El Tribunal Superior de Bogotá decidió revocar la medida de arresto domiciliario que pesaba sobre él, argumentando que su derecho al debido proceso había sido vulnerado. En pocas palabras: Uribe podrá enfrentar el juicio por soborno a testigos y fraude procesal sin estar encerrado en su finca, donde pasó los últimos meses bajo estricta vigilancia.
La decisión llega en un momento de máxima tensión. Para unos, se trata de un triunfo de la justicia, una muestra de que la ley debe proteger incluso a quienes ocupan las más altas esferas del poder. Para otros, es un retroceso, un mensaje de impunidad en un país que aún carga con heridas abiertas de violencia y corrupción.

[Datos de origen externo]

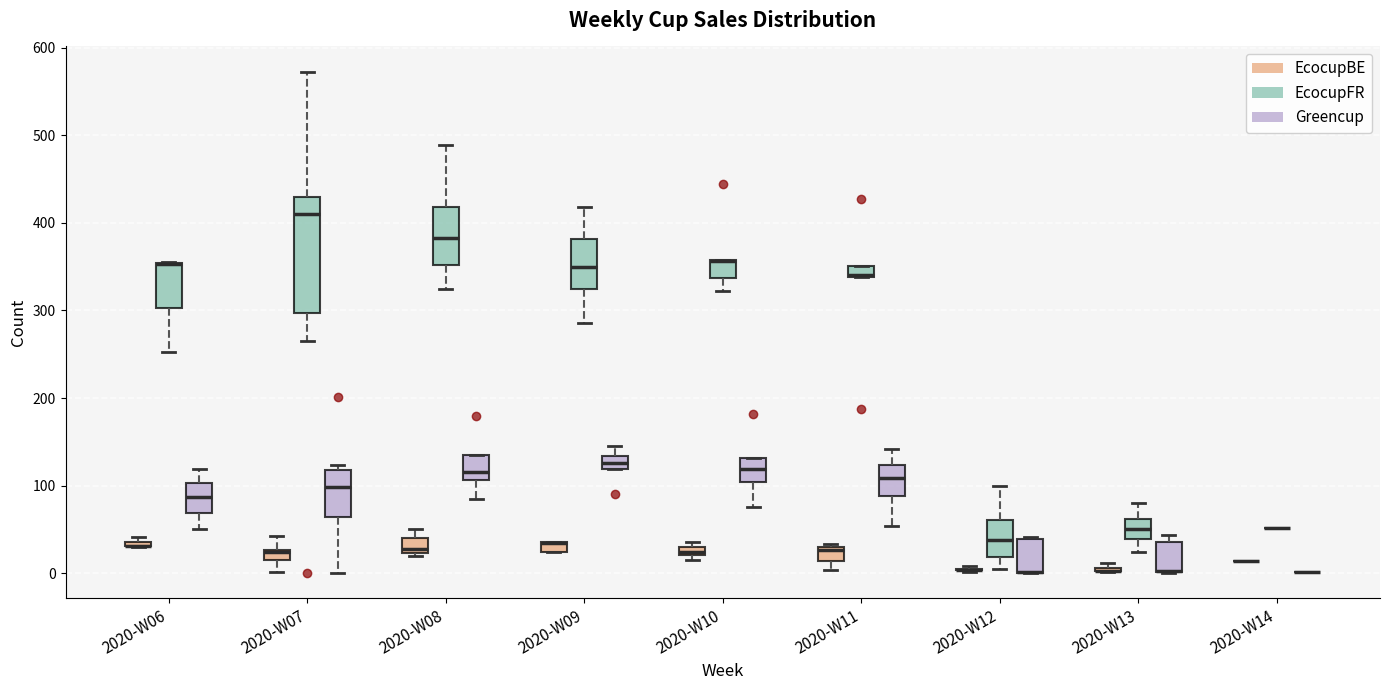

Comparing the boxes themselves (not the whiskers), which one is the tallest?

2020-W07 (EcocupFR)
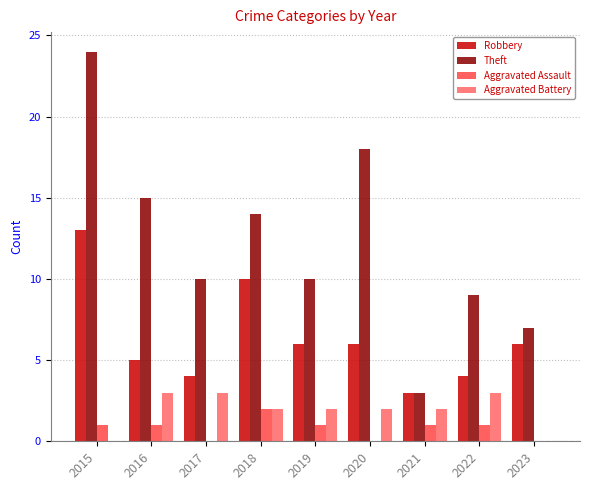

Is the value of Aggravated Battery at 2022 greater than the value of Aggravated Assault at 2017?

Yes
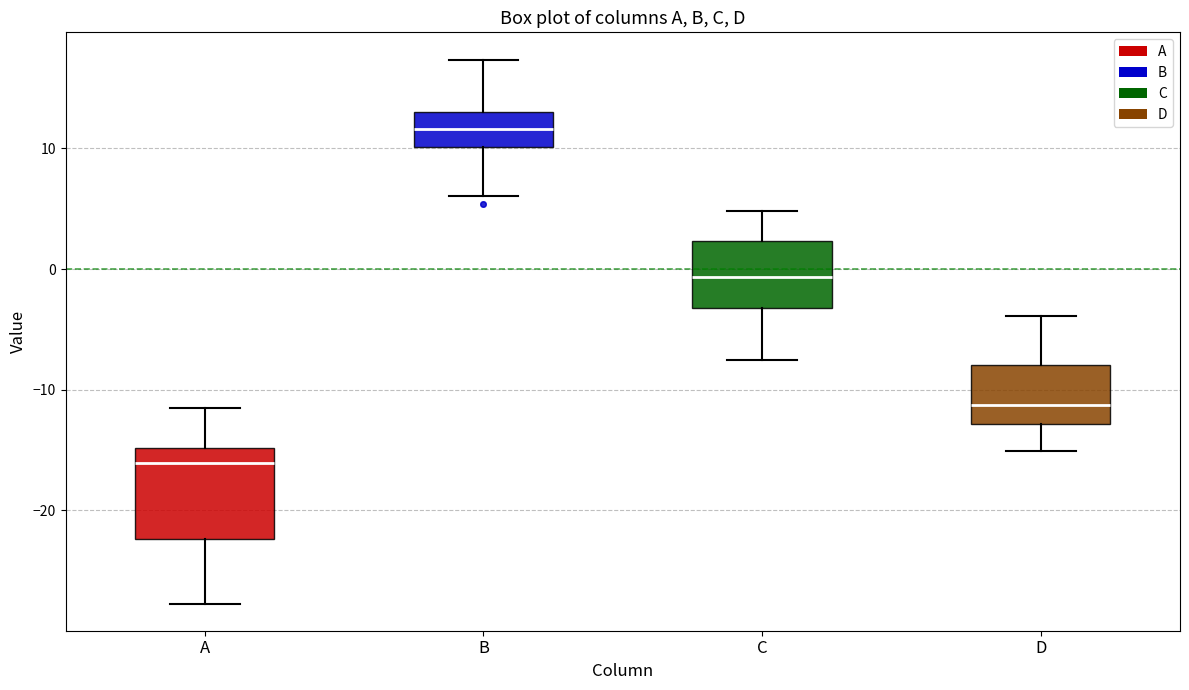

Which box is the tallest, from its lower edge to its upper edge?

A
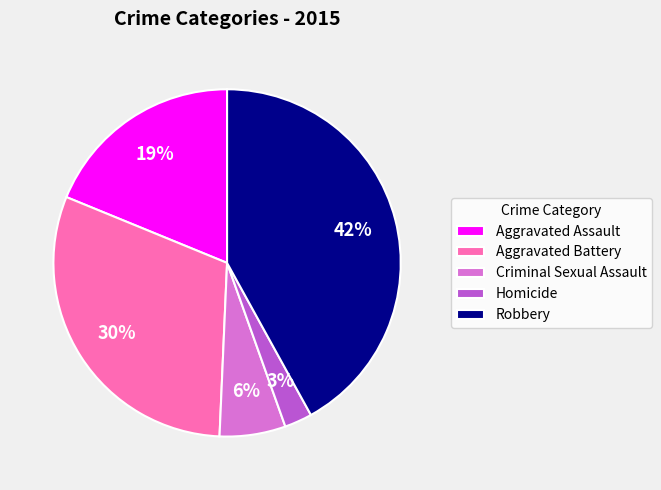

Count the number of slices in the pie.

5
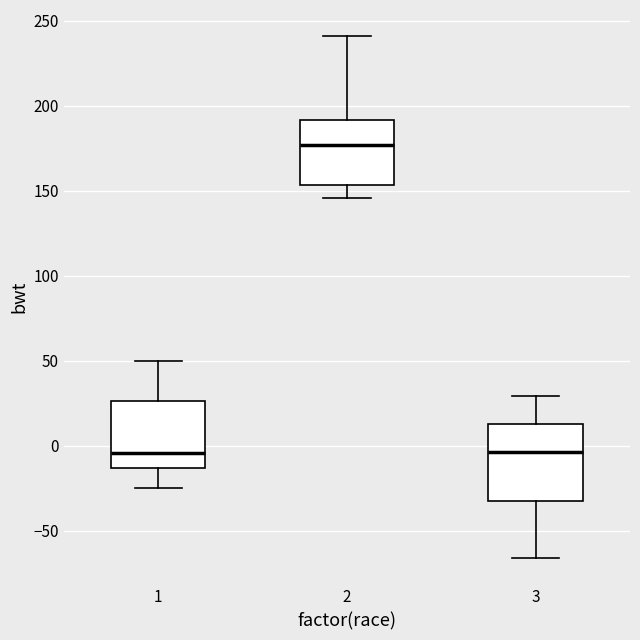

Reading left to right, read every box against the y-axis: the position of its median line, the range the box covers, and the ends of its whiskers. The values are not printed on the chart, so give them approximately, as read against the axis.

1: median -5, box -15 to 25, whiskers -25 to 50
2: median 175, box 155 to 190, whiskers 145 to 240
3: median -5, box -35 to 10, whiskers -65 to 30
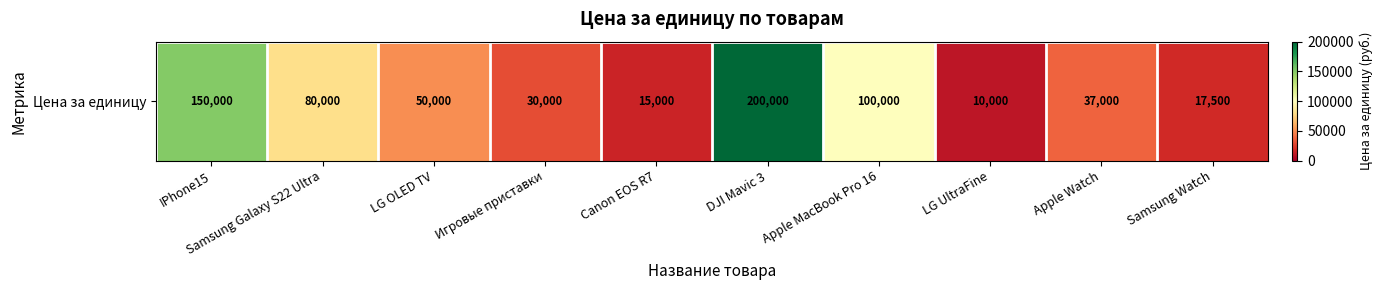

Which has a higher value, DJI Mavic 3 or Canon EOS R7?

DJI Mavic 3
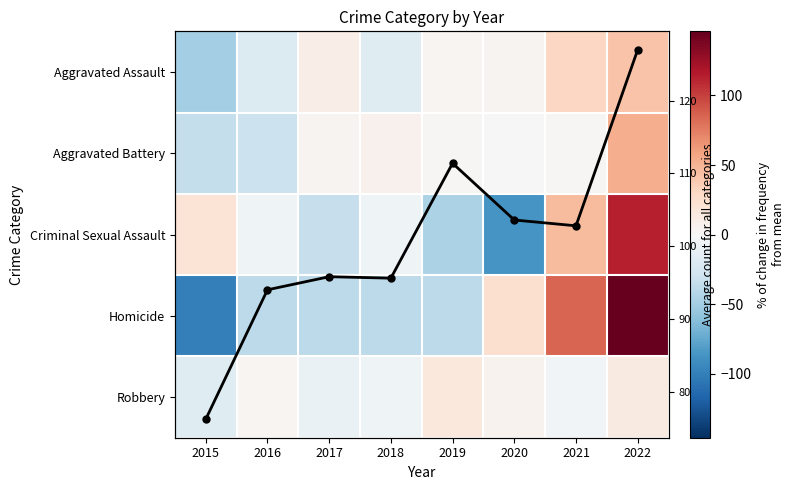

How many categories are shown in the chart?

8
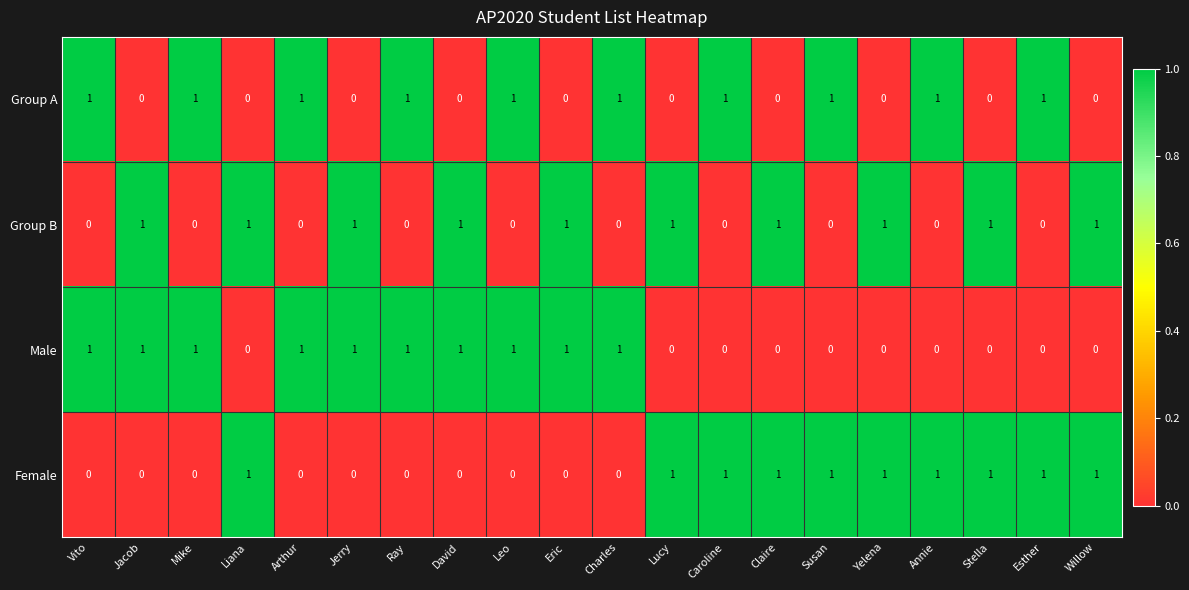

Count the number of categories in the chart.

20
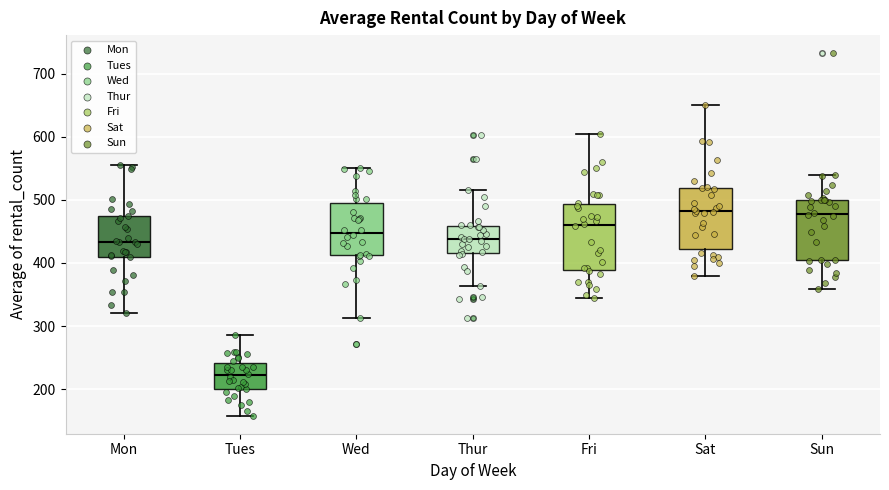

Reading left to right, read every box against the y-axis: the position of its median line, the range the box covers, and the ends of its whiskers. The values are not printed on the chart, so give them approximately, as read against the axis.

Mon: median 430, box 410 to 470, whiskers 320 to 560
Tues: median 220, box 200 to 240, whiskers 160 to 290
Wed: median 450, box 410 to 500, whiskers 310 to 550
Thur: median 440, box 410 to 460, whiskers 360 to 520
Fri: median 460, box 390 to 490, whiskers 340 to 600
Sat: median 480, box 420 to 520, whiskers 380 to 650
Sun: median 480, box 400 to 500, whiskers 360 to 540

Pero la historia no termina ahí. Mientras en Bogotá se discutía su arresto, en Argentina avanza otro frente judicial contra Uribe, esta vez por los llamados falsos positivos: ejecuciones extrajudiciales atribuidas al Ejército durante su mandato y que hoy son investigadas bajo el principio de justicia universal. La sombra internacional amenaza con alargar un caso que ya parece no tener fin.
Con la revocación del arresto, Uribe retoma la libertad, pero no la tranquilidad. Su figura seguirá siendo un símbolo de polarización: para muchos, el líder que defendió a Colombia de la guerrilla; para otros, el rostro de una política marcada por el abuso de poder.
Lo cierto es que la historia está lejos de cerrarse. Y en un país donde la política se vive con la intensidad del fútbol, cada paso judicial de Uribe se convierte en un partido decisivo.